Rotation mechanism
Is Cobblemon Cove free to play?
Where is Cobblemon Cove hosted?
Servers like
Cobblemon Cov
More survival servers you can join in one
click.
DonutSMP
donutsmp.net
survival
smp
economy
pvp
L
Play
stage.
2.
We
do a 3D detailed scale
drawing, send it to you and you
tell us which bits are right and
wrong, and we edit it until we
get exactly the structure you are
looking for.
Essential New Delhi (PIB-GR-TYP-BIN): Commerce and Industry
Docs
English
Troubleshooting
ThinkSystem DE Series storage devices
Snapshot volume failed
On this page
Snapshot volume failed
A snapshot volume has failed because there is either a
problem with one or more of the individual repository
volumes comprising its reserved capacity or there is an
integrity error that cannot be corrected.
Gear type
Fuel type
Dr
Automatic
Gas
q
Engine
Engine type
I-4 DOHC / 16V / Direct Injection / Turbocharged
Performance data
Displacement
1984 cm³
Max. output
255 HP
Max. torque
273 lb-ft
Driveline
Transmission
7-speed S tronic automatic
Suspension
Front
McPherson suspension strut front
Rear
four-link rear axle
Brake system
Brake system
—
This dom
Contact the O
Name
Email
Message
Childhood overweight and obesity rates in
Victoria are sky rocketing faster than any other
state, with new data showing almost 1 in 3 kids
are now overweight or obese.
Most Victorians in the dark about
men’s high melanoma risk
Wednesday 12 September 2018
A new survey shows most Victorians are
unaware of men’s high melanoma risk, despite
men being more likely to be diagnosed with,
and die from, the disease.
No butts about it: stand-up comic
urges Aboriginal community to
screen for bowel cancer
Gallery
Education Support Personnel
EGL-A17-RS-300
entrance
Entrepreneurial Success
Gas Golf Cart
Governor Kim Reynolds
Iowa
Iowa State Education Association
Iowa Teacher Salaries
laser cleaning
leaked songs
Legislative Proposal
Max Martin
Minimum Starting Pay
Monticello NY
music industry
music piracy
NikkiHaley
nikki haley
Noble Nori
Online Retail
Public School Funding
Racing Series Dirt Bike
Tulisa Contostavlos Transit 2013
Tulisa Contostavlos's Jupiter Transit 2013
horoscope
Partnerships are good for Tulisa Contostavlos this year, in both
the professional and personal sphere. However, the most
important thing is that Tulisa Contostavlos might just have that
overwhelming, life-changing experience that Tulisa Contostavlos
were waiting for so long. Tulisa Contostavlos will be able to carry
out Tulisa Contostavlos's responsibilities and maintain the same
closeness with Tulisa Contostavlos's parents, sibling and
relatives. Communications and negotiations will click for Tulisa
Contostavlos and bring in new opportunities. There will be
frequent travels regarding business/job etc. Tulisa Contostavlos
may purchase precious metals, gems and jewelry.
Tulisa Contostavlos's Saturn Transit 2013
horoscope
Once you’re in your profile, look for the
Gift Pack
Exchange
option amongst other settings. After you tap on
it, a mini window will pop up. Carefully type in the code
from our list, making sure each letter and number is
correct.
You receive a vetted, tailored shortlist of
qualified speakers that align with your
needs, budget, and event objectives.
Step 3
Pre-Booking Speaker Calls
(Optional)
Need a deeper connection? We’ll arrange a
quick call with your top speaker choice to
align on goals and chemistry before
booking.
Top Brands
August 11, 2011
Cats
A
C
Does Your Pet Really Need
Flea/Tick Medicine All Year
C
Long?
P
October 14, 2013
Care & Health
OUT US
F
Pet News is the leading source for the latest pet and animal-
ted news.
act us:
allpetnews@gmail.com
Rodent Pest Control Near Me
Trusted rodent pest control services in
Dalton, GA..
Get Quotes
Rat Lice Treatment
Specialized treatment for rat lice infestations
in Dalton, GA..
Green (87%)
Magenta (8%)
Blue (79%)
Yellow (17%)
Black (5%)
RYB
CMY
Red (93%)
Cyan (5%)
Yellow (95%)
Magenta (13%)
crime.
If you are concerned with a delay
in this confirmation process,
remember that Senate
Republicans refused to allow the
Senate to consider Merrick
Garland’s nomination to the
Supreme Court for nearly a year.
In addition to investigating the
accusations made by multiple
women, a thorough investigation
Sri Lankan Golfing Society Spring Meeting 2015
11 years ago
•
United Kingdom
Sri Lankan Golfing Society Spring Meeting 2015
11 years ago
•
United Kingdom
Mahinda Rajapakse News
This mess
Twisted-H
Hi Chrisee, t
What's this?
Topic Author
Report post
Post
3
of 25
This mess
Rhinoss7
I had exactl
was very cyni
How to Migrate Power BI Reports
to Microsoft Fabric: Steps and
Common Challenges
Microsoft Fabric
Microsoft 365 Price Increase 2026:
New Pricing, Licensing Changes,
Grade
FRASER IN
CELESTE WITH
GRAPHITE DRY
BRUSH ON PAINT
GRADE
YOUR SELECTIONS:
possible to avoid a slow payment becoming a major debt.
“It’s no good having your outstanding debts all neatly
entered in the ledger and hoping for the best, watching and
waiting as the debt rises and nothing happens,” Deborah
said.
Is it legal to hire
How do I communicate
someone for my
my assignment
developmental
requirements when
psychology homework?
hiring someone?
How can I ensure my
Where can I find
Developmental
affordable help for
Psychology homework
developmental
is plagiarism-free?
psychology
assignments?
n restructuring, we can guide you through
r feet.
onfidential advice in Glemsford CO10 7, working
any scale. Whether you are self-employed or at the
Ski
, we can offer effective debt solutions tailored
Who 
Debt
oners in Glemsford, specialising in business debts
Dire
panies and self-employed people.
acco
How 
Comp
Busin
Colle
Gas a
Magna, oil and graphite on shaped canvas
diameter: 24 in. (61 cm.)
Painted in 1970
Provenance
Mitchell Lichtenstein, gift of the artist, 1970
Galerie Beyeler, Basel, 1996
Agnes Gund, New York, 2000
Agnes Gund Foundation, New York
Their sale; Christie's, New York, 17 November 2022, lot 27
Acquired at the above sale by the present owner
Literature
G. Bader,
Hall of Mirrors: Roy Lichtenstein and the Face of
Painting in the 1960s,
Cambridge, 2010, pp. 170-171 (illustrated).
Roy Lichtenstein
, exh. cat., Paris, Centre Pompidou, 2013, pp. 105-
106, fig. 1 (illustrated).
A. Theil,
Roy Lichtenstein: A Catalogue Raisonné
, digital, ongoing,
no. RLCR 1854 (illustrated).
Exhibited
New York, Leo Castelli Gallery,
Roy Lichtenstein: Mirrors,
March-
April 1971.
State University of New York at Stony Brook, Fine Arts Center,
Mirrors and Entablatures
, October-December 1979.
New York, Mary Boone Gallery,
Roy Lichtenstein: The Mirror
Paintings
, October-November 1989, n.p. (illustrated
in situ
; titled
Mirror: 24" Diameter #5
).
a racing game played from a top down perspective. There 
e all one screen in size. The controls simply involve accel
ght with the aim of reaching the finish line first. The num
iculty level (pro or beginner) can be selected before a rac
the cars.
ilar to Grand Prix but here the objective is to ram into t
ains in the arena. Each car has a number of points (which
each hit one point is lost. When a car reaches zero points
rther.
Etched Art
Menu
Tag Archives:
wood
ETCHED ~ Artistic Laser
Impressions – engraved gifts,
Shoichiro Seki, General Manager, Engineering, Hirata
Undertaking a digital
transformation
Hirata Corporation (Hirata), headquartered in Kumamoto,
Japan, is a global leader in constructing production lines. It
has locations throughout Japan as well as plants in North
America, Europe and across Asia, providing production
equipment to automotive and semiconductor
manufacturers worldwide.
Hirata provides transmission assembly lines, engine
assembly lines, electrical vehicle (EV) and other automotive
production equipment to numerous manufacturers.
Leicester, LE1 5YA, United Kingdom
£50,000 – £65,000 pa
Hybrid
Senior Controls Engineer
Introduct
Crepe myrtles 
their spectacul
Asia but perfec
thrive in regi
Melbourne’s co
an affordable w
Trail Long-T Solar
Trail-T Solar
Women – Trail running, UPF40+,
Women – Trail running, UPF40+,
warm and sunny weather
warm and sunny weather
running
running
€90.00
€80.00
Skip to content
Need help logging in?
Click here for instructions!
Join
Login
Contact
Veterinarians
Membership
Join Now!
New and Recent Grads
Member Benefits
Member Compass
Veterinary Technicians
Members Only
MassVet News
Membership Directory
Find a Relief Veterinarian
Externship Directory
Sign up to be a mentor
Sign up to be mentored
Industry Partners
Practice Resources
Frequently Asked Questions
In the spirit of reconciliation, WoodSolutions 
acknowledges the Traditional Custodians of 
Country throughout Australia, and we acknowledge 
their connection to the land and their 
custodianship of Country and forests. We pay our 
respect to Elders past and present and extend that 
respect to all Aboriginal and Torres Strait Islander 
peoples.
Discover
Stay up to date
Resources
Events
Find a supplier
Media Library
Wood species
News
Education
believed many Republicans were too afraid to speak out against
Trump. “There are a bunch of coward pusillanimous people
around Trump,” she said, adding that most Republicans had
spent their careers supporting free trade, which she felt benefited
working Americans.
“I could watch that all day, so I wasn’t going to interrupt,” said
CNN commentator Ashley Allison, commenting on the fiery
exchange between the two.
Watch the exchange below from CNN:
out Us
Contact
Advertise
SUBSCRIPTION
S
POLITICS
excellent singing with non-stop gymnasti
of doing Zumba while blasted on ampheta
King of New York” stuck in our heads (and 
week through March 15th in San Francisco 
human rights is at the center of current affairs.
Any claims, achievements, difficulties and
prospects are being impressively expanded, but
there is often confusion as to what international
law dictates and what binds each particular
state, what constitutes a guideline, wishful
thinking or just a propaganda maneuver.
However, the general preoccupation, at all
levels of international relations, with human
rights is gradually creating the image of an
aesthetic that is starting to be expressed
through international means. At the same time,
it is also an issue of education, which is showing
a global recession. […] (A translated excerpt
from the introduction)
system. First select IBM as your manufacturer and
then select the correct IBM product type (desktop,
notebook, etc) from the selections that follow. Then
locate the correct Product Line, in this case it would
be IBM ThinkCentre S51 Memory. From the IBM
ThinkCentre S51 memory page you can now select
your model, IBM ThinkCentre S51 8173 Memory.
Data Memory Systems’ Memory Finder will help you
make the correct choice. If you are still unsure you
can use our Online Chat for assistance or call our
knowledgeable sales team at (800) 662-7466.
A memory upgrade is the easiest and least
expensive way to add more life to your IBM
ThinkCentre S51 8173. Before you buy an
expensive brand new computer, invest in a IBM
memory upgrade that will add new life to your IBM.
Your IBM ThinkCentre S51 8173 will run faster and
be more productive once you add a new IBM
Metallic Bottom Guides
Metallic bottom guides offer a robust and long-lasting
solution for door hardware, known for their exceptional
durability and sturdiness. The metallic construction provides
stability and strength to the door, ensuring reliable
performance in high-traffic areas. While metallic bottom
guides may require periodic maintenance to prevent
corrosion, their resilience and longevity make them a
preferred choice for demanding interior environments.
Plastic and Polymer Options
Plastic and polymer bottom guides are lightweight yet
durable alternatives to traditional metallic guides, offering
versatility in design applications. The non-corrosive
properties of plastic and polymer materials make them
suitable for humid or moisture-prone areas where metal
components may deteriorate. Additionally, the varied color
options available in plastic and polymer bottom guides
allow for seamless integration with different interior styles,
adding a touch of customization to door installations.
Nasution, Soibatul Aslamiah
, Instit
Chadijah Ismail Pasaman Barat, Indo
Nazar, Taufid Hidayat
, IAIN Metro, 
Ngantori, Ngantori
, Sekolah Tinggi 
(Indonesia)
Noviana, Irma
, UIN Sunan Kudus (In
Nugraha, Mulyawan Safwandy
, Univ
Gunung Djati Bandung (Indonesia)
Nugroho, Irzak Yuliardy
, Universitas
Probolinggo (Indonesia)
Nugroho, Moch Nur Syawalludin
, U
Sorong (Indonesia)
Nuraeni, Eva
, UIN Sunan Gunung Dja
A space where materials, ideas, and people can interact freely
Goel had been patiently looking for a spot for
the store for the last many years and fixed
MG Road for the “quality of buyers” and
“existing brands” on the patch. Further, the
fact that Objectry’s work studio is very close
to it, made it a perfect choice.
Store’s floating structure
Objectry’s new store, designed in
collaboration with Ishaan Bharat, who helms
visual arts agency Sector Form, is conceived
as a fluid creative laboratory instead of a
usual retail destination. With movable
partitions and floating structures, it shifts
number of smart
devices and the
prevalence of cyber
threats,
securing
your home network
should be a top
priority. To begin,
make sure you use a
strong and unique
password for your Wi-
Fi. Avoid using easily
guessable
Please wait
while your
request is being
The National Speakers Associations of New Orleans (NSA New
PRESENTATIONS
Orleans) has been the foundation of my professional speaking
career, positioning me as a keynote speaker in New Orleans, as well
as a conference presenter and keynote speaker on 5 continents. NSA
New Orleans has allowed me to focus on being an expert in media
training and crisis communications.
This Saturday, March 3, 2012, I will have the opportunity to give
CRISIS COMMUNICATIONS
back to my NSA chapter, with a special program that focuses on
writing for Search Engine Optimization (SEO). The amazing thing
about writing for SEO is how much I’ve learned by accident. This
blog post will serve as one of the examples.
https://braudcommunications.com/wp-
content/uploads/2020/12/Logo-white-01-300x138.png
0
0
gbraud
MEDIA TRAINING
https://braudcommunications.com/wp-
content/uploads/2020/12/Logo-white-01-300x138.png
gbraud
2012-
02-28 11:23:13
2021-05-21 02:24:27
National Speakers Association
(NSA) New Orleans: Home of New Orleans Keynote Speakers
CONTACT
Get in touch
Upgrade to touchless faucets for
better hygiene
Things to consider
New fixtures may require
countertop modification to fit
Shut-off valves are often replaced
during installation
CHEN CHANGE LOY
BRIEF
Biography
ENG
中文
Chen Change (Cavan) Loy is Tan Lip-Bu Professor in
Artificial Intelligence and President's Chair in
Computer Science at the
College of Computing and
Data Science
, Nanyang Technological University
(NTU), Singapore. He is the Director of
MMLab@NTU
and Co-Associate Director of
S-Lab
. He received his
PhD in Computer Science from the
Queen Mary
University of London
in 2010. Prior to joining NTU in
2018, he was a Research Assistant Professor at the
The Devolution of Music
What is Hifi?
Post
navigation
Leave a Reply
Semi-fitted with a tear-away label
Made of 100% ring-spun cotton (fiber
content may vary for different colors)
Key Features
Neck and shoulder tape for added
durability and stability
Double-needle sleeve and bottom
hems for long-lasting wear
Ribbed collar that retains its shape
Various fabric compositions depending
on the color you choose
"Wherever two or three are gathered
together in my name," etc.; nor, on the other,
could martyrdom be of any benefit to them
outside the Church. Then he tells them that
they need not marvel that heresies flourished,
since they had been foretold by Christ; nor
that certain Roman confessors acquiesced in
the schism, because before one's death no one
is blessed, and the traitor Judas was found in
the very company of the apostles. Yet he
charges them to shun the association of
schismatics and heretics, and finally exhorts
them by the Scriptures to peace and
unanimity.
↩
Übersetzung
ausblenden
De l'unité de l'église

_ _ _ _ _ _ _

Pull every line containing the word "have" out of the material.

Answer to the problem:
important thing is that Tulisa Contostavlos might just have that
This Saturday, March 3, 2012, I will have the opportunity to give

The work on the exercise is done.